--- Extracted entries ---
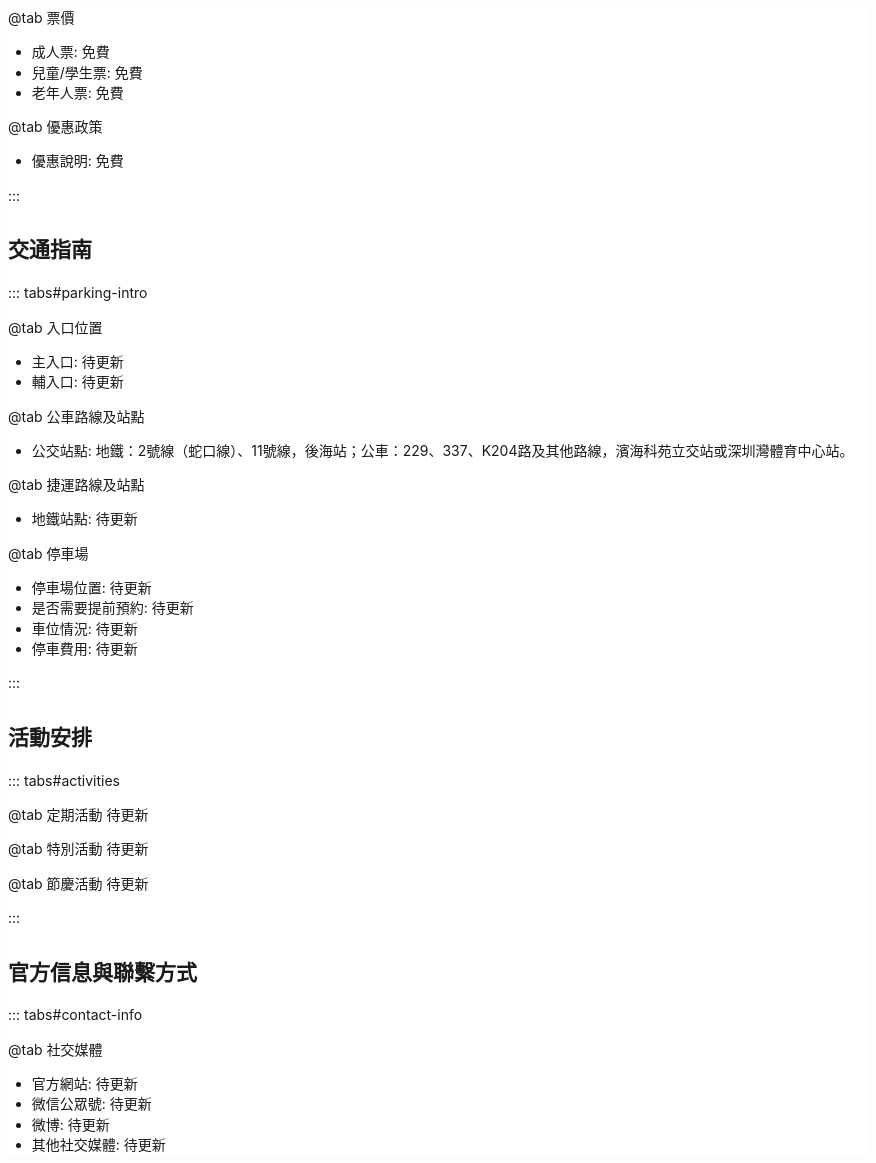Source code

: @tab 票價
- 成人票: 免費
- 兒童/學生票: 免費
- 老年人票: 免費

@tab 優惠政策
- 優惠說明: 免費

:::

## 交通指南

::: tabs#parking-intro

@tab 入口位置
- 主入口: 待更新
- 輔入口: 待更新

@tab 公車路線及站點
- 公交站點: 地鐵：2號線（蛇口線）、11號線，後海站；公車：229、337、K204路及其他路線，濱海科苑立交站或深圳灣體育中心站。

@tab 捷運路線及站點
- 地鐵站點: 待更新

@tab 停車場
- 停車場位置: 待更新
- 是否需要提前預約: 待更新
- 車位情況: 待更新
- 停車費用: 待更新

:::

## 活動安排

::: tabs#activities

@tab 定期活動
待更新

@tab 特別活動
待更新

@tab 節慶活動
待更新

:::

## 官方信息與聯繫方式

::: tabs#contact-info

@tab 社交媒體
- 官方網站: 待更新
- 微信公眾號: 待更新
- 微博: 待更新
- 其他社交媒體: 待更新
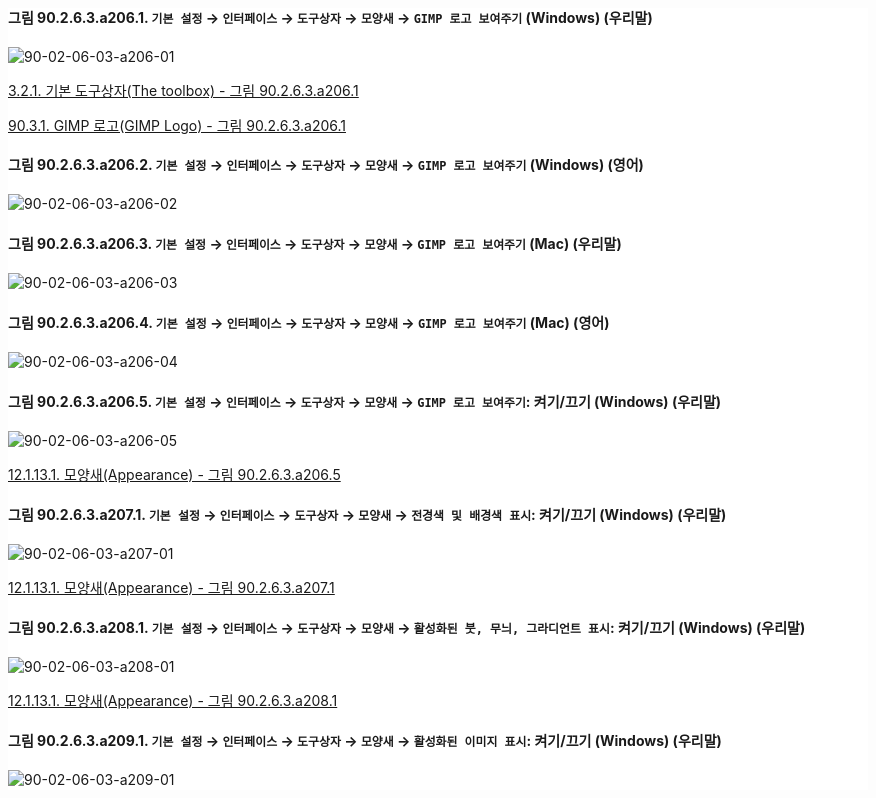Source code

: #### 그림 90.2.6.3.a206.1. `기본 설정` → `인터페이스` → `도구상자` → `모양새` → `GIMP 로고 보여주기` (Windows) (우리말)
![90-02-06-03-a206-01](https://github.com/wonder13662/gimp/assets/15767104/7e470c99-82ff-4e49-a85d-5e6b0fe7ba72)

[3.2.1. 기본 도구상자(The toolbox) - 그림 90.2.6.3.a206.1](./03-02-01-the-toolbox.md#90-02-06-03-a206-01)

[90.3.1. GIMP 로고(GIMP Logo) - 그림 90.2.6.3.a206.1](./90-03-01-gimp_logo.md#90-02-06-03-a206-01)

<a id="90-02-06-03-a206-02"></a>

#### 그림 90.2.6.3.a206.2. `기본 설정` → `인터페이스` → `도구상자` → `모양새` → `GIMP 로고 보여주기` (Windows) (영어)
![90-02-06-03-a206-02](https://github.com/wonder13662/gimp/assets/15767104/8837f072-bd53-4324-9836-3519a514937b)

<a id="90-02-06-03-a206-03"></a>

#### 그림 90.2.6.3.a206.3. `기본 설정` → `인터페이스` → `도구상자` → `모양새` → `GIMP 로고 보여주기` (Mac) (우리말)
![90-02-06-03-a206-03](https://github.com/wonder13662/gimp/assets/15767104/1aba52cb-0c64-4419-ac26-fb1c32019f8a)

<a id="90-02-06-03-a206-04"></a>

#### 그림 90.2.6.3.a206.4. `기본 설정` → `인터페이스` → `도구상자` → `모양새` → `GIMP 로고 보여주기` (Mac) (영어)
![90-02-06-03-a206-04](https://github.com/wonder13662/gimp/assets/15767104/429c4829-e03d-4a53-9fea-815079141635)

<a id="90-02-06-03-a206-05"></a>

#### 그림 90.2.6.3.a206.5. `기본 설정` → `인터페이스` → `도구상자` → `모양새` → `GIMP 로고 보여주기`: 켜기/끄기 (Windows) (우리말)
![90-02-06-03-a206-05](https://github.com/wonder13662/gimp/assets/15767104/0dade199-2ae2-462c-98ef-1f49b7aff03d)

[12.1.13.1. 모양새(Appearance) - 그림 90.2.6.3.a206.5](./12-01-13-01-appearance.md#90-02-06-03-a206-05)

<a id="90-02-06-03-a207-01"></a>

#### 그림 90.2.6.3.a207.1. `기본 설정` → `인터페이스` → `도구상자` → `모양새` → `전경색 및 배경색 표시`: 켜기/끄기 (Windows) (우리말)
![90-02-06-03-a207-01](https://github.com/wonder13662/gimp/assets/15767104/eda57f6d-e5c7-4b94-b45f-8a23204da31b)

[12.1.13.1. 모양새(Appearance) - 그림 90.2.6.3.a207.1](./12-01-13-01-appearance.md#90-02-06-03-a207-01)

<a id="90-02-06-03-a208-01"></a>

#### 그림 90.2.6.3.a208.1. `기본 설정` → `인터페이스` → `도구상자` → `모양새` → `활성화된 붓, 무늬, 그라디언트 표시`: 켜기/끄기 (Windows) (우리말)
![90-02-06-03-a208-01](https://github.com/wonder13662/gimp/assets/15767104/88822ba1-e8ae-4826-9784-8b1baf9f8616)

[12.1.13.1. 모양새(Appearance) - 그림 90.2.6.3.a208.1](./12-01-13-01-appearance.md#90-02-06-03-a208-01)

<a id="90-02-06-03-a209-01"></a>

#### 그림 90.2.6.3.a209.1. `기본 설정` → `인터페이스` → `도구상자` → `모양새` → `활성화된 이미지 표시`: 켜기/끄기 (Windows) (우리말)
![90-02-06-03-a209-01](https://github.com/wonder13662/gimp/assets/15767104/df6a9baa-c298-47f5-9431-f852e6b404d6)
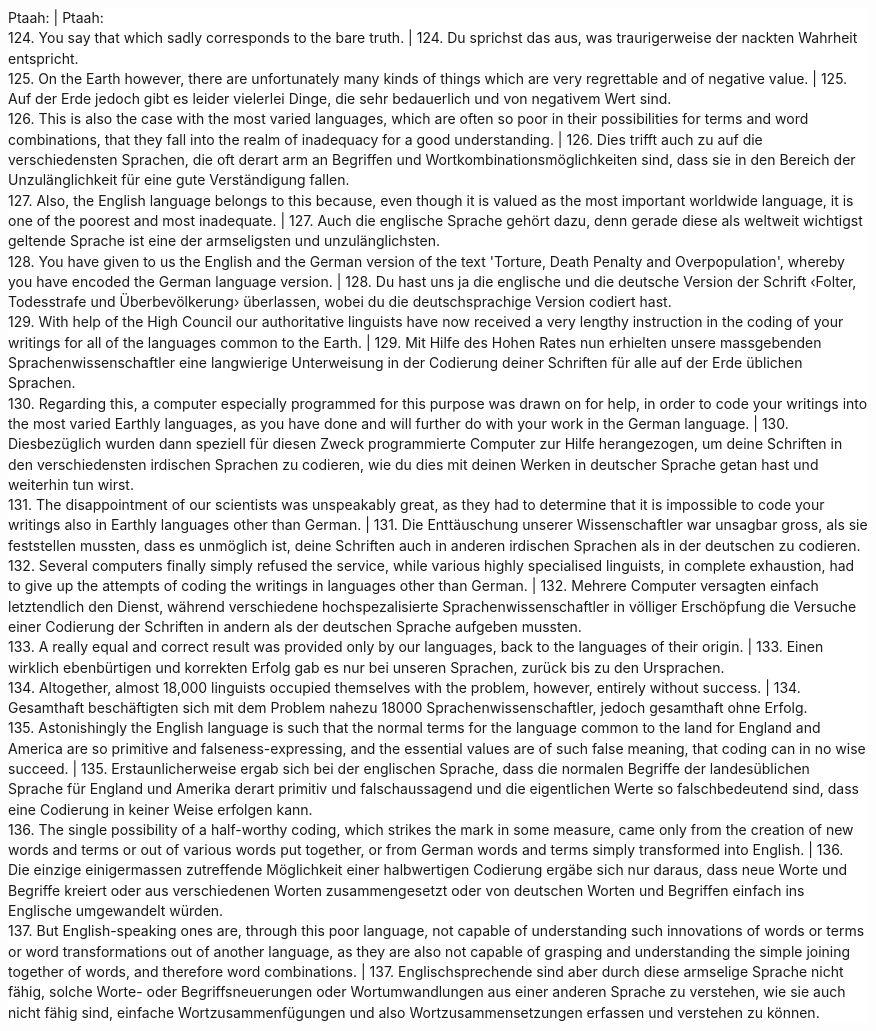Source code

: Ptaah:  | Ptaah:   
124. You say that which sadly corresponds to the bare truth.  | 124. Du sprichst das aus, was traurigerweise der nackten Wahrheit entspricht.   
125. On the Earth however, there are unfortunately many kinds of things which are very regrettable and of negative value.  | 125. Auf der Erde jedoch gibt es leider vielerlei Dinge, die sehr bedauerlich und von negativem Wert sind.   
126. This is also the case with the most varied languages, which are often so poor in their possibilities for terms and word combinations, that they fall into the realm of inadequacy for a good understanding.  | 126. Dies trifft auch zu auf die verschiedensten Sprachen, die oft derart arm an Begriffen und Wortkombinationsmöglichkeiten sind, dass sie in den Bereich der Unzulänglichkeit für eine gute Verständigung fallen.   
127. Also, the English language belongs to this because, even though it is valued as the most important worldwide language, it is one of the poorest and most inadequate.  | 127. Auch die englische Sprache gehört dazu, denn gerade diese als weltweit wichtigst geltende Sprache ist eine der armseligsten und unzulänglichsten.   
128. You have given to us the English and the German version of the text 'Torture, Death Penalty and Overpopulation', whereby you have encoded the German language version.  | 128. Du hast uns ja die englische und die deutsche Version der Schrift ‹Folter, Todesstrafe und Überbevölkerung› überlassen, wobei du die deutschsprachige Version codiert hast.   
129. With help of the High Council our authoritative linguists have now received a very lengthy instruction in the coding of your writings for all of the languages common to the Earth.  | 129. Mit Hilfe des Hohen Rates nun erhielten unsere massgebenden Sprachenwissenschaftler eine langwierige Unterweisung in der Codierung deiner Schriften für alle auf der Erde üblichen Sprachen.   
130. Regarding this, a computer especially programmed for this purpose was drawn on for help, in order to code your writings into the most varied Earthly languages, as you have done and will further do with your work in the German language.  | 130. Diesbezüglich wurden dann speziell für diesen Zweck programmierte Computer zur Hilfe herangezogen, um deine Schriften in den verschiedensten irdischen Sprachen zu codieren, wie du dies mit deinen Werken in deutscher Sprache getan hast und weiterhin tun wirst.   
131. The disappointment of our scientists was unspeakably great, as they had to determine that it is impossible to code your writings also in Earthly languages other than German.  | 131. Die Enttäuschung unserer Wissenschaftler war unsagbar gross, als sie feststellen mussten, dass es unmöglich ist, deine Schriften auch in anderen irdischen Sprachen als in der deutschen zu codieren.   
132. Several computers finally simply refused the service, while various highly specialised linguists, in complete exhaustion, had to give up the attempts of coding the writings in languages other than German.  | 132. Mehrere Computer versagten einfach letztendlich den Dienst, während verschiedene hochspezalisierte Sprachenwissenschaftler in völliger Erschöpfung die Versuche einer Codierung der Schriften in andern als der deutschen Sprache aufgeben mussten.   
133. A really equal and correct result was provided only by our languages, back to the languages of their origin.  | 133. Einen wirklich ebenbürtigen und korrekten Erfolg gab es nur bei unseren Sprachen, zurück bis zu den Ursprachen.   
134. Altogether, almost 18,000 linguists occupied themselves with the problem, however, entirely without success.  | 134. Gesamthaft beschäftigten sich mit dem Problem nahezu 18000 Sprachenwissenschaftler, jedoch gesamthaft ohne Erfolg.   
135. Astonishingly the English language is such that the normal terms for the language common to the land for England and America are so primitive and falseness-expressing, and the essential values are of such false meaning, that coding can in no wise succeed.  | 135. Erstaunlicherweise ergab sich bei der englischen Sprache, dass die normalen Begriffe der landesüblichen Sprache für England und Amerika derart primitiv und falschaussagend und die eigentlichen Werte so falschbedeutend sind, dass eine Codierung in keiner Weise erfolgen kann.   
136. The single possibility of a half-worthy coding, which strikes the mark in some measure, came only from the creation of new words and terms or out of various words put together, or from German words and terms simply transformed into English.  | 136. Die einzige einigermassen zutreffende Möglichkeit einer halbwertigen Codierung ergäbe sich nur daraus, dass neue Worte und Begriffe kreiert oder aus verschiedenen Worten zusammengesetzt oder von deutschen Worten und Begriffen einfach ins Englische umgewandelt würden.   
137. But English-speaking ones are, through this poor language, not capable of understanding such innovations of words or terms or word transformations out of another language, as they are also not capable of grasping and understanding the simple joining together of words, and therefore word combinations.  | 137. Englischsprechende sind aber durch diese armselige Sprache nicht fähig, solche Worte- oder Begriffsneuerungen oder Wortumwandlungen aus einer anderen Sprache zu verstehen, wie sie auch nicht fähig sind, einfache Wortzusammenfügungen und also Wortzusammensetzungen erfassen und verstehen zu können.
---
What are the lines above, starting at the one with "[90.3.1. GIMP 로고(GIMP" and ending at the one with "#### 그림 90.2.6.3.a206.3."? Give them again exactly, and only them.

- Solution
[90.3.1. GIMP 로고(GIMP Logo) - 그림 90.2.6.3.a206.1](./90-03-01-gimp_logo.md#90-02-06-03-a206-01)

<a id="90-02-06-03-a206-02"></a>

#### 그림 90.2.6.3.a206.2. `기본 설정` → `인터페이스` → `도구상자` → `모양새` → `GIMP 로고 보여주기` (Windows) (영어)
![90-02-06-03-a206-02](https://github.com/wonder13662/gimp/assets/15767104/8837f072-bd53-4324-9836-3519a514937b)

<a id="90-02-06-03-a206-03"></a>

#### 그림 90.2.6.3.a206.3. `기본 설정` → `인터페이스` → `도구상자` → `모양새` → `GIMP 로고 보여주기` (Mac) (우리말)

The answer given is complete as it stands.